Alcune immagini di Hu tratte dal suo profilo Instagram. A destra, un fotogramma del video dell'aggressione in via Lomazzo
Milano – Feste esclusive e sfilate di moda. Foto con calciatori di Serie A e allenatori di fama mondiale. Like e follower da influencer. I social rimandano un’immagine scintillante di WeiWei Hu alias Prince, titolare del locale Sushify a Bergamo e organizzatore di eventi come "Asian Party" all’ombra della Madonnina. Un ritratto da imprenditore affermato che fa a pugni con gli esiti dell’ultima inchiesta della Squadra mobile, che lo descrivono come lo spietato organizzatore e autore materiale del raid andato in scena nove mesi fa in via Lomazzo.

L’indagine degli specialisti di via Fatebenefratelli, coordinati dal pm Isabella Samek Lodovici e guidati dal dirigente Marco Calì e dal funzionario Giovanni Calagna, si è chiusa con l’arresto per tentato omicidio aggravato dalla premeditazione del ristoratore trentunenne nativo della provincia dello Zhejiang e di uno dei complici, il connazionale 19enne Vittorio Fang Zu Chen alias FanShu; manca all’appello il terzo destinatario dell’ordinanza firmata dal gip Domenico Santoro, il 20enne C.Z alias Panda.
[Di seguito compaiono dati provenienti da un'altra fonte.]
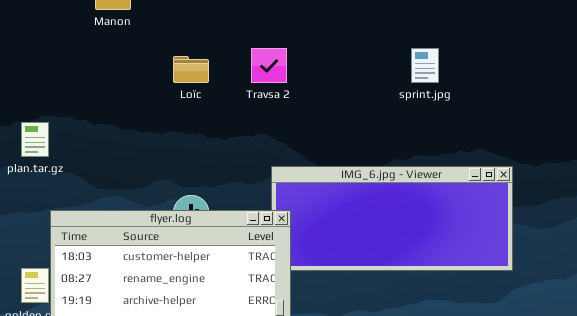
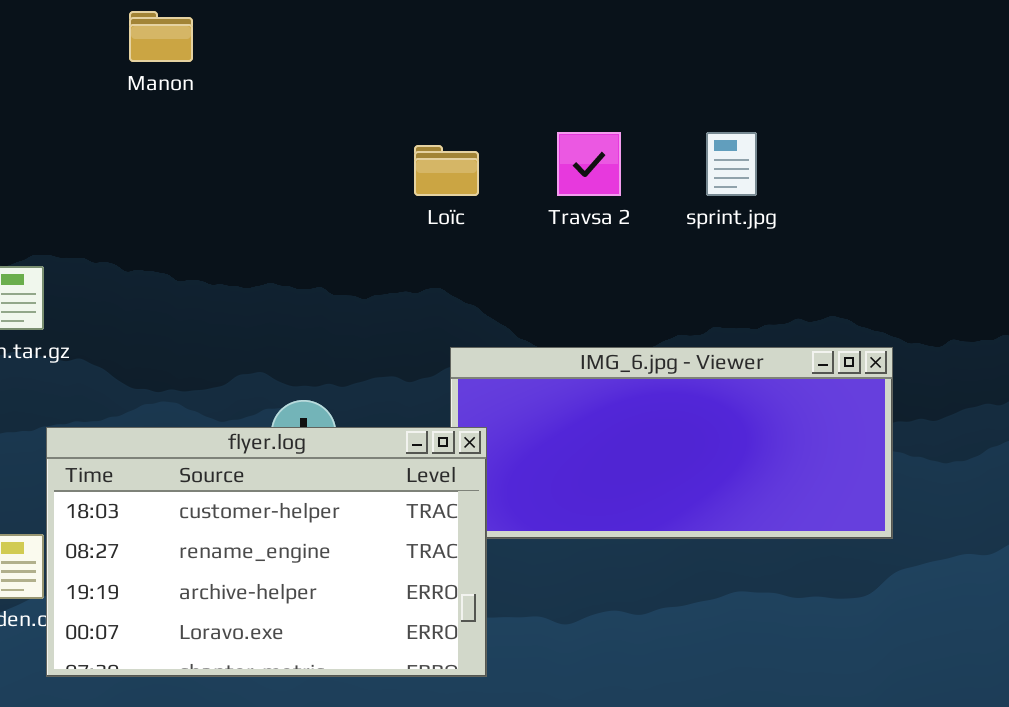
Travsa 2: [251,48,287,83] -> [557,132,621,196], moved
Loïc: [173,56,209,83] -> [414,145,479,196], moved

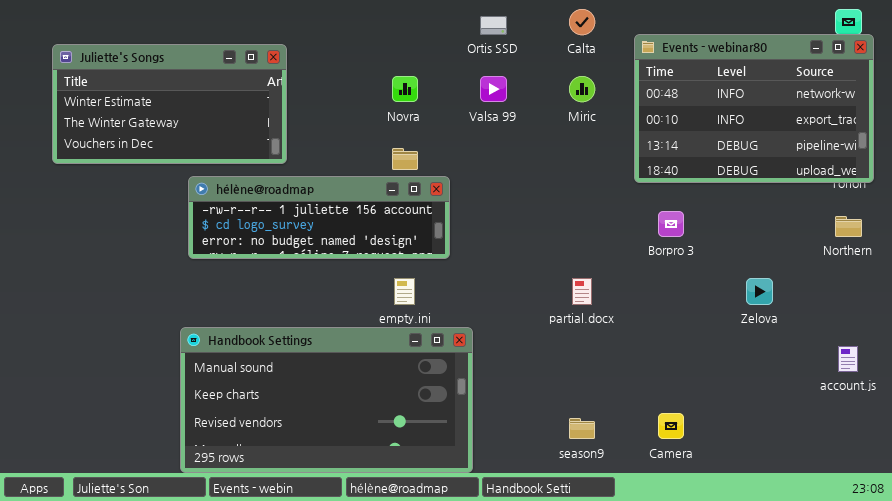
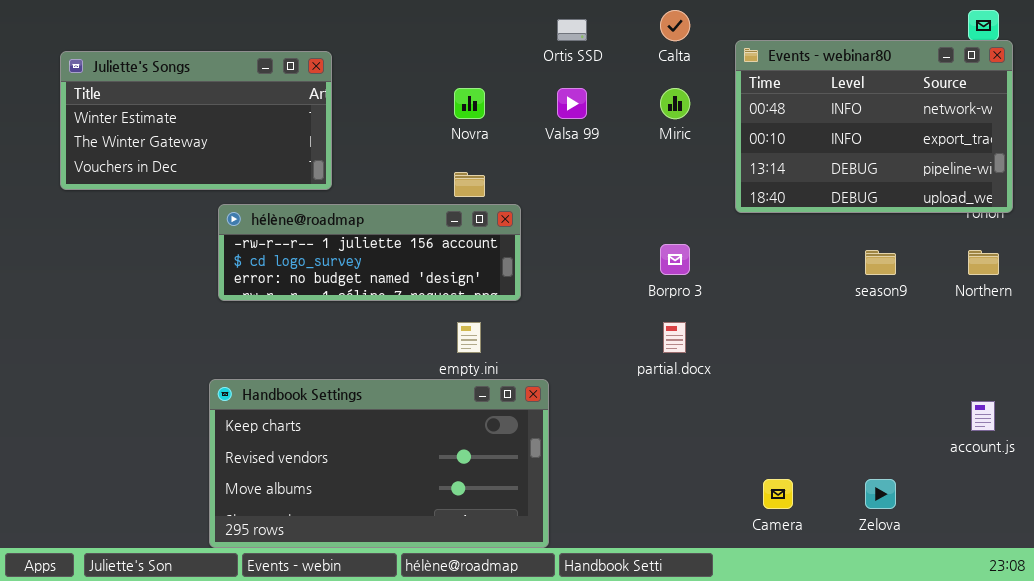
Borpro 3: [658,211,684,237] -> [660,244,690,275], moved
Zelova: [746,278,773,305] -> [865,479,896,509], moved
Handbook Settings: [180,327,473,473] -> [209,379,549,548], scrolled down 1 row
season9: [569,418,595,439] -> [865,250,896,275], moved

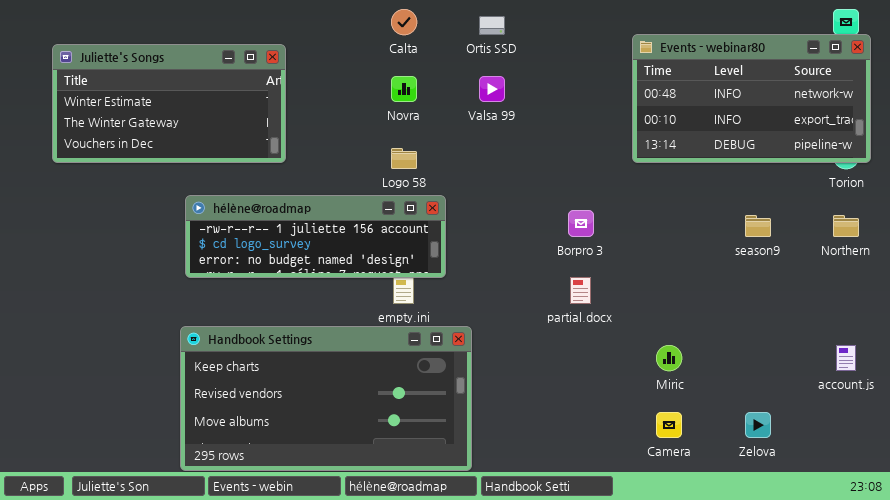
Calta: [660,10,690,41] -> [391,9,417,35], moved
Events - webinar80: [735,40,1013,213] -> [632,34,871,163], resized
Miric: [660,88,690,119] -> [656,345,682,371], moved
hélène@roadmap: [218,204,521,301] -> [185,195,446,278], moved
La vicenda inizia alle 14.48 del 10 aprile. Un uomo vestito di nero e con il volto coperto da un casco integrale fa irruzione in un locale e senza dire una parola si fionda sul venticinquenne K.L., che sta pranzando con gli amici: cerca di colpirlo al collo con una mannaia, ma l’altro si protegge con un braccio e viene ferito alla mano sinistra, quasi staccata di netto; l’aggressore continua a tirare fendenti, affondando la lama più volte alla schiena.
Un blitz brutale della durata di 10 secondi. Poi la fuga a piedi. K.L. sa chi è stato, o quantomeno lo immagina: "È Prince Hu o qualche uomo che ha mandato lui", lo sentono urlare prima delle sirene di Volanti e ambulanza. Perché? C’è un antefatto.
Qualche giorno prima, i due si sono sfidati on line per una ragazza contesa. O meglio: in una diretta Tik Tok, K.L. ha parlato al suo pubblico di problemi sentimentali e tradimenti, suscitando la reazione infastidita di una ex e di Prince. "Porto io i guantoni da boxe, facciamo tre round da tre minuti... se tu non vieni vengo a trovarti", i messaggi di Hu che preannunciano lo scontro a Chinatown per il lunedì successivo.
Alla fine, la resa dei conti salta: l’8 aprile, K.L. dice al rivale che una scazzottata in strada li renderebbe ridicoli agli occhi di tutta Chinatown e ammette la superiorità di Prince. Che però ha già deciso di agire, all’improvviso e senza farsi riconoscere.
Quello che succede dopo, stando agli accertamenti investigativi, non è altro che l’esecuzione di un piano già concordato: il 31enne corre verso una palestra di via Messina, si sfila la tuta da centauro, indossa jeans e maglietta gialla e rispunta in via Sarpi per costruirsi un alibi; accanto a lui c’è Fanshu, con un borsone nero a tracolla.
Settimana dopo settimana, il cerchio della Mobile si stringe attorno al gruppo dei sospettati: interrogatori, perquisizioni e filmati delle telecamere mettono pressione a Hu e compagnia, che al telefono non fanno mai cenno alla storia per timore di essere intercettati.
Il primo a crollare è un dipendente di Prince, che confida ai genitori: "È stato proprio lui". Poi tocca a C.Z., che, incalzato dalle domande del padre, rivela di aver pedinato K.L. ("Io ero davanti alla porta che andavo avanti e indietro...") e colloca WeiWei Hu sulla scena del crimine: "Lui correva, aveva indossato già i vestiti e correva per raggiungere il posto, poi si è cambiato in palestra... le cose e la borsa della palestra le teneva Fanshu".
Tutti elementi che per il giudice sono sufficienti a tratteggiare "un grave quadro indiziario a carico dei tre indagati e di una quarta, ancora ignota, persona". Quella che per prima ha informato via sms Hu della presenza di K.L. nel ristorante di via Lomazzo.